Ketua Apdesi Purwakarta Meminta Pemkab Purwakarta Agar Dana Desa Segera Dicairkan

  • Whatsapp
banner 468x60

Pewarta : Dede MR

Koran SINAR PAGI, Kab.Purwakarta,- Dalam upaya penanggulangan Covid-19 seluruh Desa se-Kabupaten Purwakarta dipastikan masih harus menunggu pencairan Dana Desa untuk membiayai berbagai kegiatan yang telah diprogramkan, termasuk untuk pencegahan penyebaran wabah Virus Corona saat ini, sesuai anjuran pemerintah.

Beruntung masih ada beberapa penyedia barang yang tidak keberatan mensuplai barang alat perlengkapan, terutama beberapa bahan yang dibutuhkan untuk upaya pencegahan Covid-19.

Terkait hal itu, Ketua Apdesi Kabupaten Purwakarta Dasep Sopandi, berharap Pemkab.Purwakarta bisa segera mencairkan Dana Desa, menurutnya Dasep, pemerintah desa, saat ini sangat membutuhkan dana tersebut untuk memenuhi program kerjanya.
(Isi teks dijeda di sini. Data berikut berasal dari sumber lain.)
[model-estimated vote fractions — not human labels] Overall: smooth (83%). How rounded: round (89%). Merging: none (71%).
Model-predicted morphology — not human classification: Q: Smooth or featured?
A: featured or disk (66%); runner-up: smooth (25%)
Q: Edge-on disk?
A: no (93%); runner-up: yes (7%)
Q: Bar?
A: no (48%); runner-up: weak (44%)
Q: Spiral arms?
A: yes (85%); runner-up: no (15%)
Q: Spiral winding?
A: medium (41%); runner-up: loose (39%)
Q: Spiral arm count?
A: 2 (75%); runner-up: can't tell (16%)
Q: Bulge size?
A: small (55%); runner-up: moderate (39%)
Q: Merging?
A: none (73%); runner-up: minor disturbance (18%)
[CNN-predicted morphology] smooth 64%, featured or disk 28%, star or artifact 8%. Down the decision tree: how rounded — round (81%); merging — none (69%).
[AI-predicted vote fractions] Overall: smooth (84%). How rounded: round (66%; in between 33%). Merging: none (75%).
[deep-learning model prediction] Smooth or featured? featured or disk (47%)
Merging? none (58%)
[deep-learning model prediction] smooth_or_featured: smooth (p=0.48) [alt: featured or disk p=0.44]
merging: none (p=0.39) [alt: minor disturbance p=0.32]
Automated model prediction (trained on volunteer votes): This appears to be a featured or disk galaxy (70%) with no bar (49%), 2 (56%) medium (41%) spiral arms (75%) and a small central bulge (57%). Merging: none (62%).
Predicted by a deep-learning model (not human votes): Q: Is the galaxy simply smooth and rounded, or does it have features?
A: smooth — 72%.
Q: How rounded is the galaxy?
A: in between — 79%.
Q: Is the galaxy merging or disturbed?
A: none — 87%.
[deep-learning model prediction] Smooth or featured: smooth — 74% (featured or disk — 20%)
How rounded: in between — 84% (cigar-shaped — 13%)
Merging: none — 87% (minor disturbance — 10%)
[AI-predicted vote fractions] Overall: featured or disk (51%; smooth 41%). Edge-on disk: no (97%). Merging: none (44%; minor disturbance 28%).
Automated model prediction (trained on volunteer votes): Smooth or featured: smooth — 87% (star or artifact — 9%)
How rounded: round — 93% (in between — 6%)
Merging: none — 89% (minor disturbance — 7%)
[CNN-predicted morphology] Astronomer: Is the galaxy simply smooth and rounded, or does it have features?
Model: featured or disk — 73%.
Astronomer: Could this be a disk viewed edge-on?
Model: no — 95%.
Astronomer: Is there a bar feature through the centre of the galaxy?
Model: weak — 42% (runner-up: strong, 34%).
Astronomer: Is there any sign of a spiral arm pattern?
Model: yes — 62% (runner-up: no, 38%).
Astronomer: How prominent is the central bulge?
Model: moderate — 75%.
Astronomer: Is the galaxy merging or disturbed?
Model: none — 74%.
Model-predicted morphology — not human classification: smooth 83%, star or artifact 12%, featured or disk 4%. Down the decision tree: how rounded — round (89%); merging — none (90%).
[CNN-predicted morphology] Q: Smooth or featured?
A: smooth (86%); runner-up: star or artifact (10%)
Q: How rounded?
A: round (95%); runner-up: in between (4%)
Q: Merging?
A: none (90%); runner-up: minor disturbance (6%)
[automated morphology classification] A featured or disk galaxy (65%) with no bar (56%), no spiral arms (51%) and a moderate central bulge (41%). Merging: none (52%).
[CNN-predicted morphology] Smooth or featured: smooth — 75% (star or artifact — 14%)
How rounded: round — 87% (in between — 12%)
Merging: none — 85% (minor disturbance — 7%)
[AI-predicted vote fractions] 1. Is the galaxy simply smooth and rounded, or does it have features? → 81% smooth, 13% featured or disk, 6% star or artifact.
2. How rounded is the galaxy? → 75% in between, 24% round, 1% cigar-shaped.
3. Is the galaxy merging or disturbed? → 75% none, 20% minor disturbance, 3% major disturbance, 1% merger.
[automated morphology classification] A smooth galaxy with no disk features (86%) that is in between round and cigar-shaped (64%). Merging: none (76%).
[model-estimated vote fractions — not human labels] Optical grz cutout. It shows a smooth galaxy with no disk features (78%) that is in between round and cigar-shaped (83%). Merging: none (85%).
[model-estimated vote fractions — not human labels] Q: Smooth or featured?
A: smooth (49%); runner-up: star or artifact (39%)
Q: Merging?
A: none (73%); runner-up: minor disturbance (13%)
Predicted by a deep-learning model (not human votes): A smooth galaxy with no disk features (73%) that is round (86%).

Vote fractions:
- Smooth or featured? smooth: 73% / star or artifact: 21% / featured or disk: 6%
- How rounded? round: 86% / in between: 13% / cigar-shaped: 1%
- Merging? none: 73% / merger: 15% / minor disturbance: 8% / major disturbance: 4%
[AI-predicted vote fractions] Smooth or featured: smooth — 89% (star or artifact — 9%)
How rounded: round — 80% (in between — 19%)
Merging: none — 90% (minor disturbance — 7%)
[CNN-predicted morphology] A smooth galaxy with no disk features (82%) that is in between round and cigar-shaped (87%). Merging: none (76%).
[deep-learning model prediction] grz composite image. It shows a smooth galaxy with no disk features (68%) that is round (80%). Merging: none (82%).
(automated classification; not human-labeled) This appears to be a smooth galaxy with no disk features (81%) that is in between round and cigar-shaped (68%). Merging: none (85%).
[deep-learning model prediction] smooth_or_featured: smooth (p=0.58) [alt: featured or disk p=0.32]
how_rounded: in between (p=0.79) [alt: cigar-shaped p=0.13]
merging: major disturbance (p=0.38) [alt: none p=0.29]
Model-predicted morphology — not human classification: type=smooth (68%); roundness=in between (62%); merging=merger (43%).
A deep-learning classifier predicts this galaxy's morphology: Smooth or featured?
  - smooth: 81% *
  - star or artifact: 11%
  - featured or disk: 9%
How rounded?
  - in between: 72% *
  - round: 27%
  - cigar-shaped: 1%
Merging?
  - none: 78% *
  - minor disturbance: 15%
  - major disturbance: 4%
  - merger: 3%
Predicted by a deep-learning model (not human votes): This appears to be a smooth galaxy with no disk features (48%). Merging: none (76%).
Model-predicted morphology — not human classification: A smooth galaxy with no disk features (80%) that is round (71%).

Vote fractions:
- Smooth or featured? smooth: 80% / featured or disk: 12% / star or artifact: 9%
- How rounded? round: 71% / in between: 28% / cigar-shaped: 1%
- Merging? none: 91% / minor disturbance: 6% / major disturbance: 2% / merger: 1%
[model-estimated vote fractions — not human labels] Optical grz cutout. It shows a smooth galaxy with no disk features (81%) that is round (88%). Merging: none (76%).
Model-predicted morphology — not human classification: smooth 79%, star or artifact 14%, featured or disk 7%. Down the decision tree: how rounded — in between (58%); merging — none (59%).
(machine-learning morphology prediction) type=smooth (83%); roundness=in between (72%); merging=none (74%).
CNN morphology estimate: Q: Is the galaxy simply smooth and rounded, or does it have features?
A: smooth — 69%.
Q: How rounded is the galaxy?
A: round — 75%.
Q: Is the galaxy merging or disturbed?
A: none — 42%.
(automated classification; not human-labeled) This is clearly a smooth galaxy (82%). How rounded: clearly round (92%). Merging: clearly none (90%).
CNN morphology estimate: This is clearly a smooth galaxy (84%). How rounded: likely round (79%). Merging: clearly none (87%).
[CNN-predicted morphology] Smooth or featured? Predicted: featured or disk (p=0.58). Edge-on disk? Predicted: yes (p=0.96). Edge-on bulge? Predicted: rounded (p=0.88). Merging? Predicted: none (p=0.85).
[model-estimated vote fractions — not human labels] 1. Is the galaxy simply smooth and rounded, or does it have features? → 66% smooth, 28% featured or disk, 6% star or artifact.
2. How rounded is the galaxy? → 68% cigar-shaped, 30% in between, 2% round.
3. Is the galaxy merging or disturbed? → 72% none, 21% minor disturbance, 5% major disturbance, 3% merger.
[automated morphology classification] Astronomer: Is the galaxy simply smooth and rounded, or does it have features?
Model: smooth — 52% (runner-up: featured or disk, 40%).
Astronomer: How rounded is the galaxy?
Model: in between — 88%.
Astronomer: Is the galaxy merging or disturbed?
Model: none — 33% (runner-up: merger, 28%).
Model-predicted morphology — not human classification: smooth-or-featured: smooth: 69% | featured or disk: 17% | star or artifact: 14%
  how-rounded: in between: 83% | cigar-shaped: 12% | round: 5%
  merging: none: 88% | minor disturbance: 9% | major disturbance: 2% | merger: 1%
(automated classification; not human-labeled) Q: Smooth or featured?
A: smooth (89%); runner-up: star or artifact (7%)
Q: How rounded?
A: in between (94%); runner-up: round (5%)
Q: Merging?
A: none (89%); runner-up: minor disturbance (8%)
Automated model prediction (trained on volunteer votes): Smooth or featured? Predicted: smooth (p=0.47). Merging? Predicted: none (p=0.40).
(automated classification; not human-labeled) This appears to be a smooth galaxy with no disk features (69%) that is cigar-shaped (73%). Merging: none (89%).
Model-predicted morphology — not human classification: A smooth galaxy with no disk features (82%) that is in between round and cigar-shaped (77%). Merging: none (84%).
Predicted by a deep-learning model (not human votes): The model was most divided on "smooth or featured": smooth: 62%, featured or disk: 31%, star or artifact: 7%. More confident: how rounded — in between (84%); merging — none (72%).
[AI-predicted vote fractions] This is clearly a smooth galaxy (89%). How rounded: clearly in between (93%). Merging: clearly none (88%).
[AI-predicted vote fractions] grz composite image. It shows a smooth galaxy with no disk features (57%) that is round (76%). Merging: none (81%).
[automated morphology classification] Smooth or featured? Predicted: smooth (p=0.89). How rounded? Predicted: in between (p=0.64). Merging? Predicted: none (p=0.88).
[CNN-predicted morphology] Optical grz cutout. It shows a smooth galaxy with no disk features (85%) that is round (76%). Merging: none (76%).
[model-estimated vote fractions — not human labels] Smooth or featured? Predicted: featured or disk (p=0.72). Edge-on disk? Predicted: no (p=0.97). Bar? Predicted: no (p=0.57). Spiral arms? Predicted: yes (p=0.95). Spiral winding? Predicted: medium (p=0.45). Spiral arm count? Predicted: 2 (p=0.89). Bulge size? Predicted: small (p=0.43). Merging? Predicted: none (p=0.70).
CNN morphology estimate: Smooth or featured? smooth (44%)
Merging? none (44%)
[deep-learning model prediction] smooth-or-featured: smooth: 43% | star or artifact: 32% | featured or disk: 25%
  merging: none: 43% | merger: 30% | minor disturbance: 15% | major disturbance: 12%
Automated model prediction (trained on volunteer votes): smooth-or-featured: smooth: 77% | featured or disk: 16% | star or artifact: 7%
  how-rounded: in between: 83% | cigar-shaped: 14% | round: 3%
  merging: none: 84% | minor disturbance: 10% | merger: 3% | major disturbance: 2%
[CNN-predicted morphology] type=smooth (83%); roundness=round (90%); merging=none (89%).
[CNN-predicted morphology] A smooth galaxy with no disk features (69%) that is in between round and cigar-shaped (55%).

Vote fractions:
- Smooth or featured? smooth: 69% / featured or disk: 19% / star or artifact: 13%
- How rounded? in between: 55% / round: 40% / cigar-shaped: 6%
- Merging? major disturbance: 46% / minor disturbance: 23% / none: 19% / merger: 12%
Diakui Dasep, ada beberapa Pemdes yang belum menyelesaikan perubahan atau revisi APBDes terkait keharusan Pencegahan Covid-19 masuk dalam pengalokasian Dana Desa, hal ini ditenggarai menjadi penyebab keterlambatan pencairan DD.

“Namun, jika yang menjadi kendala itu muncul dari Pihak Pemerintah Pusat dan harus ada SK Pemindah bukuan dari Rekening Pusat ke Kas Desa yang dikeluarkan oleh Bupati, saya mohon Pemda segera memenuhinya, agar tidak menjadi kendala bagi pencairan Dana Desa,” katanya, Rabu (15/04/20).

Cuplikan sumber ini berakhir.